#### EXERCISE:
Where a picture occurs in the data, omit it, and copy all remaining data exactly.

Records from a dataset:
----

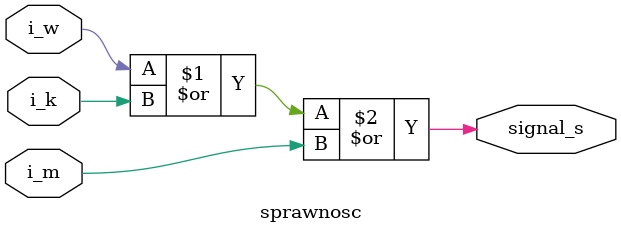
<source format=v>
`include "defines.v"

module sprawnosc(i_w,i_k, i_m, signal_s);

// c_k - czujnik iloci kubków
// i_w - ilosc wody
// i_k - iloæ kawy
// i_m - iloæ mleka
// p_b - posiadany bilon na wydanie reszty
// signal_s - wyjciowy sygna³

// deklaracja portów
output signal_s;
input i_w, i_k, i_m;

assign signal_s = i_w | i_k | i_m;

endmodule

</source>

----

#### SOLUTION FOR THIS PROBLEM:
<source format=v>
`include "defines.v"

module sprawnosc(i_w,i_k, i_m, signal_s);

// c_k - czujnik iloci kubków
// i_w - ilosc wody
// i_k - iloæ kawy
// i_m - iloæ mleka
// p_b - posiadany bilon na wydanie reszty
// signal_s - wyjciowy sygna³

// deklaracja portów
output signal_s;
input i_w, i_k, i_m;

assign signal_s = i_w | i_k | i_m;

endmodule

</source>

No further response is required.